[Provided entries]

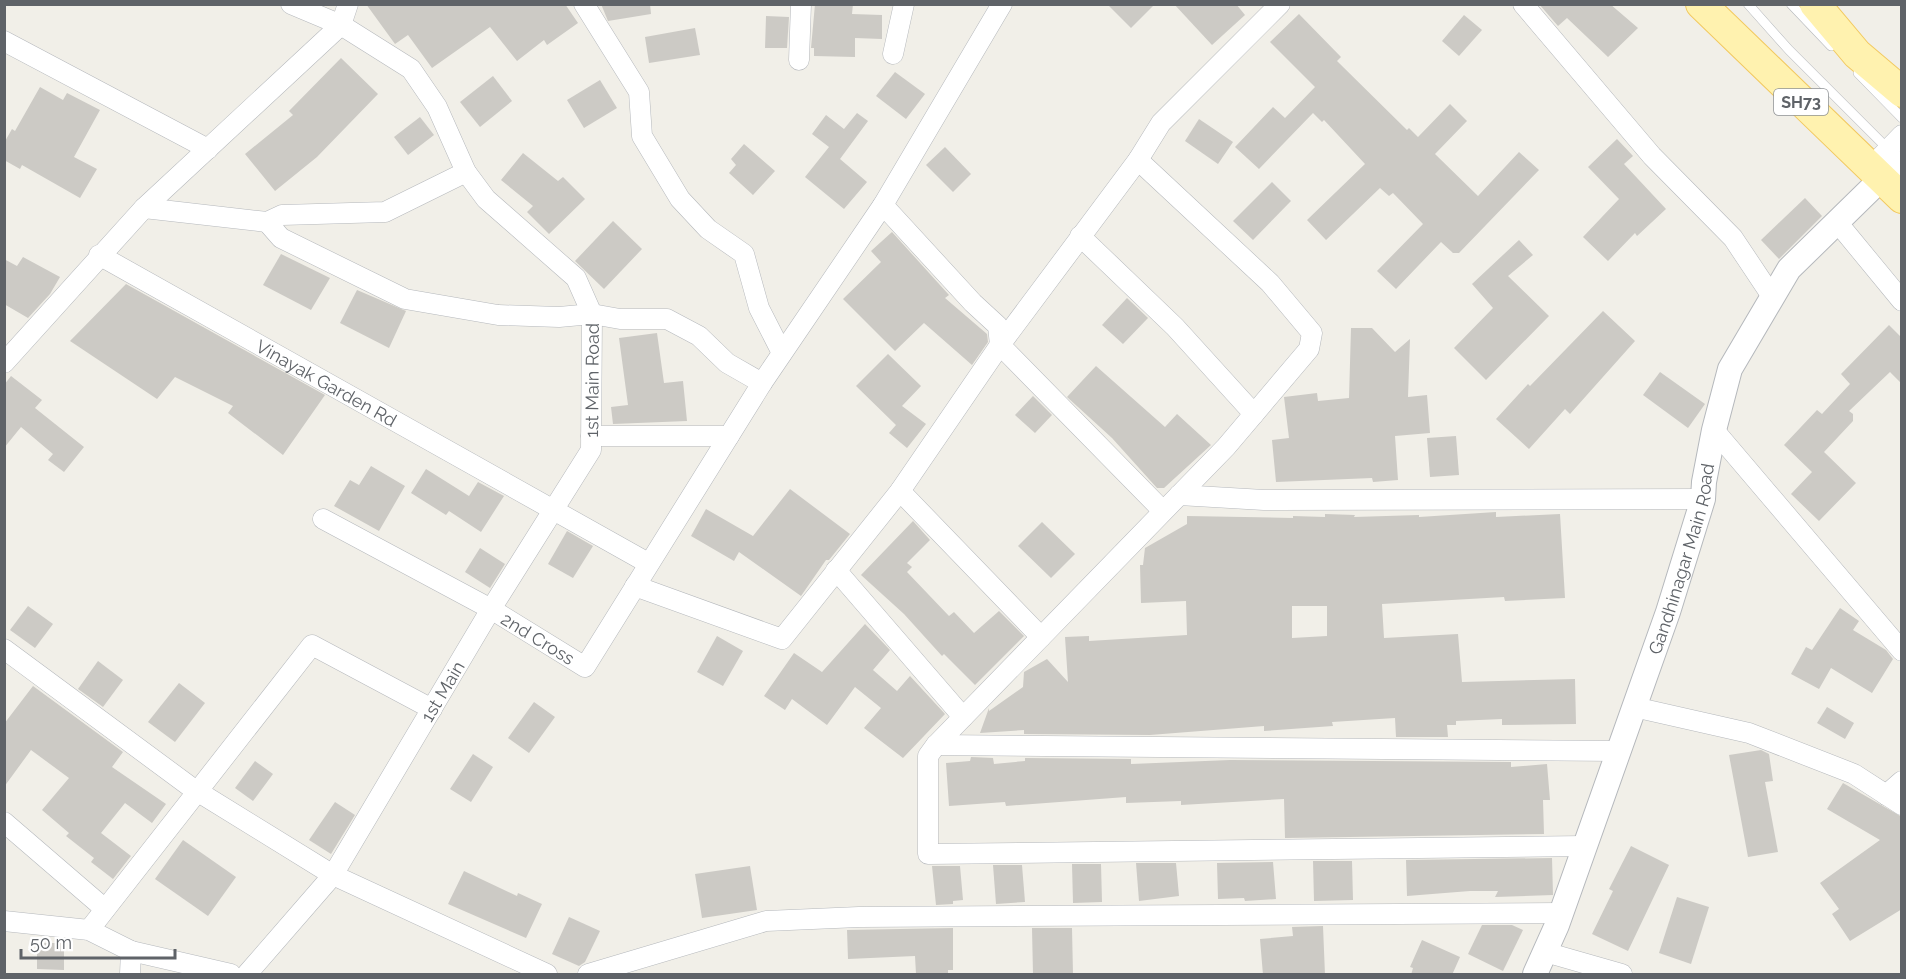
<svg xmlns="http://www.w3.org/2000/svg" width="1906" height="979" font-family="Raleway,sans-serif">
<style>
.building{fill:#cccac5;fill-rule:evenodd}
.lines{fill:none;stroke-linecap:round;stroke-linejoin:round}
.service-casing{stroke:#b5b8bc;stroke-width:10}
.minor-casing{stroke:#b5b8bc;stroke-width:21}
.tertiary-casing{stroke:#b5b8bc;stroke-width:26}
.primary-casing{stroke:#f2c960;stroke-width:32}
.service{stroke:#fff;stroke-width:9}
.minor{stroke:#fff;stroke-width:20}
.tertiary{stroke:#fff;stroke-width:24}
.primary{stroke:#fff2af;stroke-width:30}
.labels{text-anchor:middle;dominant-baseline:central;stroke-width:4.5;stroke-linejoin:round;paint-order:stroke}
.shield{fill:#fff;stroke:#8f9295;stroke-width:1.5}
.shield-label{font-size:16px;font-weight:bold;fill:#5f6368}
.street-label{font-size:18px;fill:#5f6368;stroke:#fff}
</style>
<rect width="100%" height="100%" fill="#f1efe8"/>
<!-- building -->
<g class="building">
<path d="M366,4H565L578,23L547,45L544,40L517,61L490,27L432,68L408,35L395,44Z"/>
<path d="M601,4H650L651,14L608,21Z"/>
<path d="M815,4H853L852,14L882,15V39L855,38V57L814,56V48H811Z"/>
<path d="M1107,4H1155L1131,28Z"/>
<path d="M1174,4H1236L1245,15L1212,45Z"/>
<path d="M1539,4H1610L1638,28L1608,57L1567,18L1558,26Z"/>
<path d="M1299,14L1341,57L1337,61L1407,130L1409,128L1418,137L1450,104L1467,121L1435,154L1478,196L1519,152L1539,170L1459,253H1453L1441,242L1396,289L1377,271L1423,224L1393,193L1389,196L1380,188L1326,240L1307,220L1365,164L1324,120L1322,122L1313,113L1259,169L1235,147L1273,107L1285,118L1315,87L1270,42Z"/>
<path d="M1464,15L1482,30L1459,56L1442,41Z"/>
<path d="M766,16L789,17L787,48H765Z"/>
<path d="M695,28L700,55L649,63L645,37Z"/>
<path d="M341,58L378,94L317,157L275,191L245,154L293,115L289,111Z"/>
<path d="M895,72L925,94L906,119L876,96Z"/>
<path d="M493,76L512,101L480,127L460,102Z"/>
<path d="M600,80L617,108L584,128L567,100Z"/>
<path d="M40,87L63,100L67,93L100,110L74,157L97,169L80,198L22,165L20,169L4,160V143L12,129L15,131Z"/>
<path d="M857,113L868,121L840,159L867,182L844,209L805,177L829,147L812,134L826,115L844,129Z"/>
<path d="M420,117L434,135L408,155L394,137Z"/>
<path d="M1199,119L1233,142L1218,164L1185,141Z"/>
<path d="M1617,139L1633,156L1624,164L1666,209L1637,236L1635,233L1608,261L1583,237L1619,199L1588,167Z"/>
<path d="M744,144L775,171L753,195L729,173L736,165L731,159Z"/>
<path d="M945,147L971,174L953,192L926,165Z"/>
<path d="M523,153L558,181L563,177L585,199L549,234L527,212L533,206L501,180Z"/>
<path d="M1272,182L1291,201L1253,240L1233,221Z"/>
<path d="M1805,198L1822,216L1779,259L1761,240Z"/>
<path d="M613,221L642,249L604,289L575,261Z"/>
<path d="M892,232L949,295L945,298L987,334L988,342L972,365L924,323L895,351L843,299L881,262L871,251Z"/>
<path d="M1519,240L1533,255L1508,276L1549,316L1486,380L1454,348L1493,308L1472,284Z"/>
<path d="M281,254L330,278L311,310L263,285Z"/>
<path d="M23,257L60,277L50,294L28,318L4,304V259L17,266Z"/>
<path d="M126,284L325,395L283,455L228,413L233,406L175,377L157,399L70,341Z"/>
<path d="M357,290L406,311L389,348L340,323Z"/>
<path d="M1127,298L1148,318L1123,344L1102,325Z"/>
<path d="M1603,311L1635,341L1570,414L1565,409L1529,449L1496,419L1528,384L1530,386Z"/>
<path d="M1889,325L1902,338V384L1890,372L1849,411L1853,414V421L1824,452L1856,483L1819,521L1791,494L1812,472L1784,445L1817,410L1822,414L1850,384L1841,374Z"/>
<path d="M1351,328H1372L1395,352L1410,339L1408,397L1427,395L1430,433L1395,436L1398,480L1373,482L1372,478L1276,482L1272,440L1289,438L1284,397L1317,393L1318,401L1349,398Z"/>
<path d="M657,333L664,383L683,381L687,421L613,424L611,407L628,405L619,338Z"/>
<path d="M888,354L921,386L902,406L926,424L907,448L889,433L896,425L856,386Z"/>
<path d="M1096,366L1165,427L1177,414L1211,445L1164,488H1157L1112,438L1067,397Z"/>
<path d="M1660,372L1705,404L1688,428L1643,395Z"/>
<path d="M11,376L42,400L35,408L84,447L64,472L48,460L53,454L21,427L4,448V385Z"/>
<path d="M1033,396L1052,415L1035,433L1015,415Z"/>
<path d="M1456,436L1459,475L1430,477L1427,438Z"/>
<path d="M371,466L405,486L379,531L334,506L350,480L359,485Z"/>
<path d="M426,469L469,496L478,482L504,496L481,532L449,511L446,515L411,493Z"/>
<path d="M790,489L850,534L829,560H826L801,596L739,552L734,561L691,536L706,509L753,536Z"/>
<path d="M1496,512V517L1560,514L1565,598L1505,601L1504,597L1382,604L1384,638L1458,634L1462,682L1575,679L1576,724L1502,725V719L1456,721V725H1447L1448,737H1396L1395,718L1332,722L1333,726L1264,731V726L1150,735L1024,734V730L980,733L989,708V711L1023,687L1024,672L1047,659L1068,682L1065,637L1089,636V641L1187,635L1186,601L1141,603L1140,565H1143L1145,548L1187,524V516L1293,518V516L1325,517V514L1355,515L1354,517L1419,515V517ZM1292,606H1327V636L1292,638Z"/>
<path d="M913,521L930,540L907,563L912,567L907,572L949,616L954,612L974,633L999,611L1024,636L975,685L944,654L942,656L904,614L861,575Z"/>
<path d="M1042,522L1075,554L1051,578L1018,546Z"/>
<path d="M567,531L593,546L573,578L548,564Z"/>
<path d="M480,548L505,564L490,588L465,572Z"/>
<path d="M28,606L53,624L35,648L10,630Z"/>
<path d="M1840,608L1859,621L1853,630L1886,650L1893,659L1872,693L1831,668L1819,689L1791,674L1806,647L1812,650Z"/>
<path d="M865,624L890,650L873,670L897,691L910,676L945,714L903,758L864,728L881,708L855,687L827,725L792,699L785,710L764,696L794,653L822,672Z"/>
<path d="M717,636L743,651L723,686L697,672Z"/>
<path d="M98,661L123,680L103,707L78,689Z"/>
<path d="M179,683L205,703L175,742L148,722Z"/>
<path d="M33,686L123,752L112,767L166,804L152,823L125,803L101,833L131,856L113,879L91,862L94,858L66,836L69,833L42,810L69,778L31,750L4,787V724Z"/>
<path d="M534,702L555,717L529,753L508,738Z"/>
<path d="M1827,707L1854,723L1845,739L1817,723Z"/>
<path d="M1761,750L1769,754L1773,781L1765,782L1778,852L1748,857L1729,755Z"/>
<path d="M473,754L493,767L471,802L450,789Z"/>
<path d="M971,757L993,758L994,764L1025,761V758L1131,759V764L1230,760L1511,762V767L1547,764L1550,800H1543L1544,834L1285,838L1284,799L1181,805V801L1126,803V797L1006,806L1005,802L949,806L946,763L970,761Z"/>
<path d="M255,761L273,774L253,801L235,788Z"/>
<path d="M1843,783L1902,817V909L1850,941L1832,914L1839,909L1820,883L1880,840L1827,809Z"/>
<path d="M335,802L355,815L331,854L309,840Z"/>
<path d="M183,840L236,877L208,916L155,879Z"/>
<path d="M1631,846L1669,865L1628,951L1592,934L1613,891L1609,889Z"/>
<path d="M1552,858L1553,895L1495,897L1498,891H1470L1407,896L1406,860Z"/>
<path d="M1313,861H1352L1353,900L1314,901Z"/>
<path d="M1273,862L1276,899L1245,901L1244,898L1218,899L1217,863Z"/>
<path d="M1136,863H1176L1179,896L1139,901Z"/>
<path d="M1072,864H1101L1102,902L1073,903Z"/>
<path d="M993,865H1022L1025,902L996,904Z"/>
<path d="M750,866L757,910L702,918L695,874Z"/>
<path d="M932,866H960L963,900L953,901V904L936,905Z"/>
<path d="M464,871L517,896L518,893L542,904L526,938L448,904Z"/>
<path d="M1677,897L1709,907L1691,964L1659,953Z"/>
<path d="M569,917L600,931L585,962L579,966L552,954Z"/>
<path d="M1482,925H1512L1523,930L1503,971L1468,954Z"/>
<path d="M1323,926L1325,975H1263L1260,939L1293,936L1292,927Z"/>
<path d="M953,928V970H948V973L916,974L915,956L848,959L847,930Z"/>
<path d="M1032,928H1072L1073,975H1033Z"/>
<path d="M1422,940L1460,957L1452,975H1411L1413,968L1410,967Z"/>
<path d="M37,943H64V970L37,969Z"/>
</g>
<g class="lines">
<defs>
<g id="service">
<path d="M1748,4L1789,50L1888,149"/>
<path d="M1791,4L1831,46"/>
<path d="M1858,73L1902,118"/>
</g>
<g id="minor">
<path d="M584,4L639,92L642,136L680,199L708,229L744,254L759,308L782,353"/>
<path d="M1523,4L1652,156L1733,238L1773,298"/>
<path d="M4,41L208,149"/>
<path d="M893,54L904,4"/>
<path d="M799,60L801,4"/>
<path d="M1138,160L1270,283L1312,333L1309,349L1226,447L936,745L928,756V854L1585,846"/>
<path d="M1870,168L1902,135"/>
<path d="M883,205L973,303L998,326L1000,345L1163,511"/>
<path d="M144,208L267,222L282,215L385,212L466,172"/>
<path d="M267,222L281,238L405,299L498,315L559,317L592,314L620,319H667L699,336L727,363L762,383"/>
<path d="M1837,222L1902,301"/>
<path d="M1080,236L1175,327L1254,414"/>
<path id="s1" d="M99,255L648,563"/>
<path d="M4,363L144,208L341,25L291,4"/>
<path d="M1714,430L1902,651"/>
<path d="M591,436H729"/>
<path d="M900,491L1041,637"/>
<path d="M1179,495L1264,500L1703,499"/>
<path id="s2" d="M323,519L491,609L585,667L762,383L883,205L1002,4"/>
<path d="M836,570L963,717"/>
<path d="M635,586L782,639L900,491L1000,345L1138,160L1161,123L1280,4"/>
<path d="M4,649L192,788L333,875L547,974"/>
<path d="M1634,707L1749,733L1854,774L1902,805"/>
<path d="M936,745L1619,751"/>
<path d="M1886,795L1902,781"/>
<path d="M4,822L105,909"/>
<path d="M4,921L89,930L131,951L130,974"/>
<path d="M89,930L312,645L432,709"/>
<path d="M131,951L231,974"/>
<path d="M1545,952L1622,974"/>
<path id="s3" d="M247,974L333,875L491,609L591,450L592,314L576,278L486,199L466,172L437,107L411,69L341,25L348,4"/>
<path d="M588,974L766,921L859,917L1561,913"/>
</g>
<g id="tertiary">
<path id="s4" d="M1535,974L1557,925L1668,612L1703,499L1704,482L1714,430L1730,369L1789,269L1881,179L1902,163"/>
</g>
<g id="primary">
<path d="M1701,4L1902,198"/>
<path d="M1815,4L1857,54L1902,92"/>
</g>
</defs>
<!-- service casing -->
<use href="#service" class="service-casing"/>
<!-- minor casing -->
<use href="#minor" class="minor-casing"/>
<!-- tertiary casing -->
<use href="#tertiary" class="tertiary-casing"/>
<!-- primary casing -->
<use href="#primary" class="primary-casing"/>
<!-- service -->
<use href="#service" class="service"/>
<!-- minor -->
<use href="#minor" class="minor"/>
<!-- tertiary -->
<use href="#tertiary" class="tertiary"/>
<!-- primary -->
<use href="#primary" class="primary"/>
</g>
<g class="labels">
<!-- shield labels -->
<rect class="shield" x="1774" y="89" width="54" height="26" rx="4.5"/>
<g class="shield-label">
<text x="1801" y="102">SH73</text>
</g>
<!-- street labels -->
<g class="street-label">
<text stroke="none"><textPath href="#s3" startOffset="698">1st Main Road</textPath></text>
<text stroke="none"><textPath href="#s1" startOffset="261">Vinayak Garden Rd</textPath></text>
<text stroke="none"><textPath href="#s4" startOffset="441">Gandhinagar Main Road</textPath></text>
<text stroke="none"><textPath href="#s2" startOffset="246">2nd Cross</textPath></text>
<text stroke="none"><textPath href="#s3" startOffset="345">1st Main</textPath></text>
</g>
</g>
<!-- border -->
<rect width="1906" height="979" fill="none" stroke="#5f6368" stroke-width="12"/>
<!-- scale -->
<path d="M21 949v9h154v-9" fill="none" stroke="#5f6368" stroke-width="3"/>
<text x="30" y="949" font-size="18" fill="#5f6368" stroke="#ffffff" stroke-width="4.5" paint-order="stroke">50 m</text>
</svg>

[/Provided entries]

Task to complete: Check each line above for the string "lines" and return those that contain it.

The answer:
.lines{fill:none;stroke-linecap:round;stroke-linejoin:round}
<g class="lines">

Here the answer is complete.